As a note holder, your main responsibility is to collect the payment and make sure taxes are being paid and insurance is current.
When making a decision on a note investment, the borrower’s credit and capacity to make regular payments, is equally as important as the value and quality of the collateral. The process of evaluating the borrower’s credit and ability to pay is called “underwriting” the loan. Banks underwrite borrowers to a set of rigid standards set forth by either the government, or their own board of directors. Individual investors should set standards for their borrowers in accordance with their own appetite for risk.
In purchasing real estate, there is typically a purchase agreement and a Deed. The purchase agreement details the terms of the purchase and the deed is recorded to put the public on notice of the new owner, and that the transaction closed. In a note purchase, there is also a purchase and sale agreement which spells out the terms of the note purchase, but instead of a Deed, the instrument that is recorded is called an Assignment. The previous note holder is assigning the beneficial interest of the note to the new note owner.

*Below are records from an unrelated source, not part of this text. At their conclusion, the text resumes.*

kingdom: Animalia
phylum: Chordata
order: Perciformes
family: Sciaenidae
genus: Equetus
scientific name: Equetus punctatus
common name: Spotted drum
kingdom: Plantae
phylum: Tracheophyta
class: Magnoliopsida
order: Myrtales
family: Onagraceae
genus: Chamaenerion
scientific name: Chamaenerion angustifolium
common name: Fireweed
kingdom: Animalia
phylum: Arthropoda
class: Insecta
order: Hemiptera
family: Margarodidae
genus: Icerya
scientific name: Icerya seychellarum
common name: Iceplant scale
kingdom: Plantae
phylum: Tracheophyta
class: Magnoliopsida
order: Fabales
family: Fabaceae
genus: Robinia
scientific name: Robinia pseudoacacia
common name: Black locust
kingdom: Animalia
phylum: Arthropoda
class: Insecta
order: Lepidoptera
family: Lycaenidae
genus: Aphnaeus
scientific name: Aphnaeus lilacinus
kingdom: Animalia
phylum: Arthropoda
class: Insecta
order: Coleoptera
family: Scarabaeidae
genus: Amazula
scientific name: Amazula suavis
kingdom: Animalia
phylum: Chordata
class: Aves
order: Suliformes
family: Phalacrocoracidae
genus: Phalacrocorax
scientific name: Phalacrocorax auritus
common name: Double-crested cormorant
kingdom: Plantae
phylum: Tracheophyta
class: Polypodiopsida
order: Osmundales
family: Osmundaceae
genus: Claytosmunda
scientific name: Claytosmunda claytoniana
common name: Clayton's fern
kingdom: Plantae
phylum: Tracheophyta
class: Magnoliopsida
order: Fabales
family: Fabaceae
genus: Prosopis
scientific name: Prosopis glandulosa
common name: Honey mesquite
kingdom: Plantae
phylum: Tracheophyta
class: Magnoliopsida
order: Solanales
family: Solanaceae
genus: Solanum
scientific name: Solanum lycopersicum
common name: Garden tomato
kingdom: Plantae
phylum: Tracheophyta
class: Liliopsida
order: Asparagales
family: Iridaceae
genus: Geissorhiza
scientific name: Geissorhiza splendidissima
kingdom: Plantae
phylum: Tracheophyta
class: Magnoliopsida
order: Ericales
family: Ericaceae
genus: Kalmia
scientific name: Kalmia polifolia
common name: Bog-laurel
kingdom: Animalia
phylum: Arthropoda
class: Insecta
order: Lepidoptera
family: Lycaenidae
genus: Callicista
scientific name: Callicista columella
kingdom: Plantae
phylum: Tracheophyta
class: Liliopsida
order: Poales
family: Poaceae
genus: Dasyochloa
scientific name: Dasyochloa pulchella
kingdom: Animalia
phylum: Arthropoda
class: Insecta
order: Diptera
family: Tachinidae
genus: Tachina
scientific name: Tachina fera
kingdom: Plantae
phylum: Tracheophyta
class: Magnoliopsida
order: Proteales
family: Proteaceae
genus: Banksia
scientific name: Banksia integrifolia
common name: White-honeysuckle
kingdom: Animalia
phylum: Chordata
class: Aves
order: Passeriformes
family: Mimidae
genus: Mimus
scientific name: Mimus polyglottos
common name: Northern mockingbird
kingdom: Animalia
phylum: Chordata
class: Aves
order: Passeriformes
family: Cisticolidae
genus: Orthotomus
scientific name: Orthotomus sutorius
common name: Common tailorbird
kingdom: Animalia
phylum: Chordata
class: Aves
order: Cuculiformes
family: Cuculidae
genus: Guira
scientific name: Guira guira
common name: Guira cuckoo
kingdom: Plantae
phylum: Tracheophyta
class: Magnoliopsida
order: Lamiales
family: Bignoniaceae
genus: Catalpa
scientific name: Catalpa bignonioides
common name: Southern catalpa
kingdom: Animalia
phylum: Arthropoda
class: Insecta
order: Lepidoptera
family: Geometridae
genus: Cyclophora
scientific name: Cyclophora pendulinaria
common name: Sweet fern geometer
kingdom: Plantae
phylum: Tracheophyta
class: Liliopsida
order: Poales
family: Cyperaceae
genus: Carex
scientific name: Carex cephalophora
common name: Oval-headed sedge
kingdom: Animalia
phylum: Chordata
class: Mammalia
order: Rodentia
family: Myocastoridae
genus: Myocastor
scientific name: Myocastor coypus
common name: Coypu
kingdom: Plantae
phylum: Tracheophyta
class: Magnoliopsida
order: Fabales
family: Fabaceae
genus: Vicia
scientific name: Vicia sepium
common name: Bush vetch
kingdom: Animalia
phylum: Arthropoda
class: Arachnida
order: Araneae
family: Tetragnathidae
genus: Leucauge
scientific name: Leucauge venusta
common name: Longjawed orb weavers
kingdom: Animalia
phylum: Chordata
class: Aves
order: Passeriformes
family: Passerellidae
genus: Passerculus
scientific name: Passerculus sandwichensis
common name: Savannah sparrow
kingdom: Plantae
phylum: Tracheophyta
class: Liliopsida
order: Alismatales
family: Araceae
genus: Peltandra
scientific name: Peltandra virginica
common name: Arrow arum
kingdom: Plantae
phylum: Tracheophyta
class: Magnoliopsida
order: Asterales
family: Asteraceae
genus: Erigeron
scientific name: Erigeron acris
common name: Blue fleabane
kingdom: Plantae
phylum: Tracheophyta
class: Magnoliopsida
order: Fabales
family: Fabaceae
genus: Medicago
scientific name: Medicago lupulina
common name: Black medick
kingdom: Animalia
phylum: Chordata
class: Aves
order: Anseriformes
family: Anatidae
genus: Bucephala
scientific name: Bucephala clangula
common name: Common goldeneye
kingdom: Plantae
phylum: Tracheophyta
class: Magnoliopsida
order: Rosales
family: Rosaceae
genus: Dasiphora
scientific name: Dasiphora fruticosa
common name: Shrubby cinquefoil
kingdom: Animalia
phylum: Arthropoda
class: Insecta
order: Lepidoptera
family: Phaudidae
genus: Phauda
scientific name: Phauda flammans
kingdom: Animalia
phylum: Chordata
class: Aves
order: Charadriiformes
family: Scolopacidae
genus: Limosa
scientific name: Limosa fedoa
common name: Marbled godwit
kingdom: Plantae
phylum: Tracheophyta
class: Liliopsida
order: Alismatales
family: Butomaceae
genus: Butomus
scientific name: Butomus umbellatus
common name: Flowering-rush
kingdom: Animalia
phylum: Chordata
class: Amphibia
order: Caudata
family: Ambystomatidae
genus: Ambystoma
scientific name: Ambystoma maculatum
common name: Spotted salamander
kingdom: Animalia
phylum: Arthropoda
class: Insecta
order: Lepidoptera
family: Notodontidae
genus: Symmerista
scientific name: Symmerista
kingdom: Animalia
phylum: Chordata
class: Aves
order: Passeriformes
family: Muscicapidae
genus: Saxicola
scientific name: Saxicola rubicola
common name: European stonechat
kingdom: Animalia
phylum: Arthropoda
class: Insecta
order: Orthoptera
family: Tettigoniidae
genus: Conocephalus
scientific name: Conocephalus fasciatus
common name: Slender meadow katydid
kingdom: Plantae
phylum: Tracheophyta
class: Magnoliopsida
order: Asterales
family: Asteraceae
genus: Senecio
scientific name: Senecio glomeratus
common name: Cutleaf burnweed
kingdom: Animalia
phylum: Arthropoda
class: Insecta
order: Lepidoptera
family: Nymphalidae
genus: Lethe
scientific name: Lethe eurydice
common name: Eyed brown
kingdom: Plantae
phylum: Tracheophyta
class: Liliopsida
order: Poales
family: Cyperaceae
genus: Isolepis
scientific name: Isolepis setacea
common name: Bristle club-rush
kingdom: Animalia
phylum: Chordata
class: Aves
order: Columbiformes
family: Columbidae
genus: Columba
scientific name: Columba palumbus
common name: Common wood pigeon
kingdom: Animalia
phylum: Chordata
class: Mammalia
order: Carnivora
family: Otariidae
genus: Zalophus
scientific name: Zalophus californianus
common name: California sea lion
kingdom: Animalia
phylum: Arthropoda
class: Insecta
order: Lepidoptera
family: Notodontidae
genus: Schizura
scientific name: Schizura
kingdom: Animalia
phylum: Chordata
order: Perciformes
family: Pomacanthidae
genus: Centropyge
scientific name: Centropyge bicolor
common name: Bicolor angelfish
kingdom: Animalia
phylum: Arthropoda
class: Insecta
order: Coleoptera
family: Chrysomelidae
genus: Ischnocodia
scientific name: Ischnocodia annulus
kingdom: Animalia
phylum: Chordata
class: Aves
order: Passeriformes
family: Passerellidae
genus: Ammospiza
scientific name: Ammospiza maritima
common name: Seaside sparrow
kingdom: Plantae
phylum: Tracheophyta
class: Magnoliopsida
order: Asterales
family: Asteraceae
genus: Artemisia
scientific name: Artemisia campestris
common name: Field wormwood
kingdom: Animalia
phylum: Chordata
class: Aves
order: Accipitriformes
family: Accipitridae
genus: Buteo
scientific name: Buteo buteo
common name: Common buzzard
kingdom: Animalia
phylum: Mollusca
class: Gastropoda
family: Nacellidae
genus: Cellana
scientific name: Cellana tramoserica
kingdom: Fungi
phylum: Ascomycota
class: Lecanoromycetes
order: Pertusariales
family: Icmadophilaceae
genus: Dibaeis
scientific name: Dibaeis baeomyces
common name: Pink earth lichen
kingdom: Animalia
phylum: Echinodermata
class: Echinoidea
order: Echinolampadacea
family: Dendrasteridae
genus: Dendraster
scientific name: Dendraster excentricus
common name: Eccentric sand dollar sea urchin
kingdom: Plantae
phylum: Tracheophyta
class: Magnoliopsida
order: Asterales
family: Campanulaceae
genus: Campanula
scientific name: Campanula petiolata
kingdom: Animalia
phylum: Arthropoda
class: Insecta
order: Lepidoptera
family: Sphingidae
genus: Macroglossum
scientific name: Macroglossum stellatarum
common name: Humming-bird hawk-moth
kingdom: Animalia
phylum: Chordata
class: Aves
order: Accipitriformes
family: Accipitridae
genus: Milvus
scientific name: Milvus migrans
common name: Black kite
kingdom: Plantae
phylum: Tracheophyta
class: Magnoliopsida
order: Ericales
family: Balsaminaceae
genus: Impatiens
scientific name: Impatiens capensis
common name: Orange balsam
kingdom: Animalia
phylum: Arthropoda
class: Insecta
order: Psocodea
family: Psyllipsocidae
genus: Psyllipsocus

When a note investor is not paid, foreclosure is the recourse. The process of foreclosure varies by state and may be judicial or non-judicial depending upon how the state statutory scheme is set up.
Real estate investors can think of foreclosure like an eviction of a non-paying tenant only more time consuming and more expensive. Foreclosures may require substantial upfront fees paid to attorneys and/or trustees and can be a stressful process for a note investor to undertake. Many investors shy away from note investments because they do not wish to have to foreclose on a borrower.
The risk of foreclosure is directly related to the quality the note investment and the quality of the borrower. Good quality borrowers are as important to note investors as good quality tenants are to real estate investors.
 In some cases, the note holder may escrow the taxes and insurance payment and is responsible for keeping these current.
Leverage is relatively easy to obtain on real estate and is one of the driving forces behind many investors’ desire to own the asset as an investment. Leverage gives the owner the ability to enhance (or lever) the financial return. For example, if an investor purchases a $300,000 single family home and borrowers $210,000, the amount of equity invested is $90,000. If the property appreciates $20,000, the investor, would earn 23% on his equity ($20,000 / $90,000) from the appreciation. If this same investor did not apply leverage against the real estate, the return would be $20,000/ $300,000 for a 7% return on equity. In this example, the leverage applied to the real estate (e.g. the $200,000 loan) enabled the investor to achieve a 23% return vs. a 7% return.
Leverage is more difficult to obtain for note investors. Although it is possible to obtain a loan against a note investment, it is far less common and reserved only for the highest quality investors, and usually at above market rates. Returns may also be enhanced by using a retirement account to hold your note investments.
Notes are not nearly as easy to find as real estate investments. Investors can look to buy notes directly on a note exchange such as LoanMLS.com, or you may choose to work with professional hard money lenders (a.k.a. private money lenders) specializing in note investments. Education about investing in notes and investment opportunities may be found at the PrivateMoneyLendingGuide.com
SummaryNote investments will take a little getting used to for most real estate investors. But with a little education and due diligence real estate investors will find notes an excellent way to diversify their holdings, and earn above market returns with consistent, long term income.
 This calculation is highly simplified for illustration purposes and excludes many of the factors used to calculate a true return on the investment.